Parts of the exercise
1. In the post about preparing for Jesus' return, on what date did Easter fall?
2. Reproduce word for word the part of the post about preparing for Jesus' return that opens with the words containing "These types of" and closes with "for Christ's return.".
3. Write what comes next in the post about preparing for Jesus' return, picking up after its final sentence.

This month's theme was already decided back in December, and I found it particularly interesting that on Easter, April 1st, I would be intentionally thinking about and decidedly preparing for Jesus' return. Did I actually do this all day? Eh, not so much. I did a lot of thinking and wrestling with my own heart, which often has good results and is needed, but I went to bed frustrated. Actually, I feel like I go to bed most nights frustrated with my accomplishments and not especially looking forward to the next day. And I have several theories about why this is, but a large part of my discontent seems to rise from the frustrating dichotomy I sense in my heart. 

I want a good life now. I want all the rewards I can gain in eternity. But can I truly live out both of these desires? Can I pursue my dreams and pursue the selfless life Jesus calls me to? And here's the big one: am I willing to lay down anything God asks me to and happily go after His plans? 

These types of questions often feel really vague. What is God really calling me to? What does that mean for what I do today? That is why I am working through this series. I want all of us to grasp the idea that God doesn't usually just up and give you a precise mission, clear as day. He walks us through situations where our obedience will lead us to the next step along His path for us. That's why Knowing Him, Obeying Him, and Receiving His Mind are such important first steps. And it nicely leads us to this month's Call: to prepare for Christ's return.

Stored data
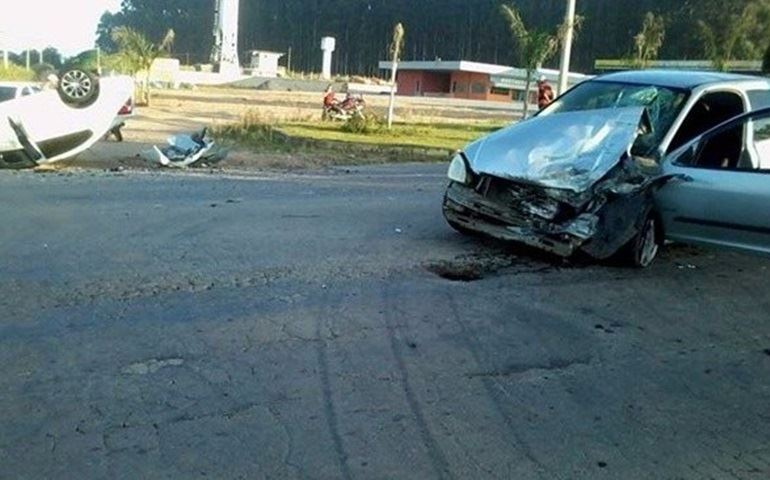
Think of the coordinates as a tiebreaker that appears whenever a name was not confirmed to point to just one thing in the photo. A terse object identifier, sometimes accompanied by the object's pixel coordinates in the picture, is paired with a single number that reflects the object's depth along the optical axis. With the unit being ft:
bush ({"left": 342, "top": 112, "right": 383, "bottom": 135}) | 71.41
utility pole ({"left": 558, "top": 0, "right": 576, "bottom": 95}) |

Written answers
1. April 1st.

2.
These types of questions often feel really vague. What is God really calling me to? What does that mean for what I do today? That is why I am working through this series. I want all of us to grasp the idea that God doesn't usually just up and give you a precise mission, clear as day. He walks us through situations where our obedience will lead us to the next step along His path for us. That's why Knowing Him, Obeying Him, and Receiving His Mind are such important first steps. And it nicely leads us to this month's Call: to prepare for Christ's return.

3.
As of now, most of my daily life does not revolve around Jesus' return. I don't browse Facebook as a result of seeking to be ready for Jesus to come from the clouds. I don't obsess over my hair or clothing or makeup because of any eternal value they have. I don't arrange my errands or my to-dos based on the chance that Jesus might call an end to this earth. And it all makes me think I should be considering that end result more often, more seriously.

In this call to prepare for Jesus to come again, there are a few specific tasks in the bible that keep popping up. One of them links really well with something my oldest son said today that really touched my heart. I asked him if he knew this was his last day on earth, what would he do. He immediately responded with "I would say something nice to everyone I see." I thought it was so sweet, his care and concern for other people, his last chance to leave a mark on this world. And this is also what the bible tells us to do. 

Task #1 - encourage one another

Because we do not know the hour of His return, we ought to encourage one another. Not just in whatever random pursuits they are chasing, but in being sober-minded and keeping our faith, love and hope secure in eternity, not in the enjoyment of sin, of this decaying earth, or of the pleasures of the world and culture. 

Another part of this preparation is being blameless. Not never sinning, but always striving to keep from sin and to repent as soon as we see our waywardness.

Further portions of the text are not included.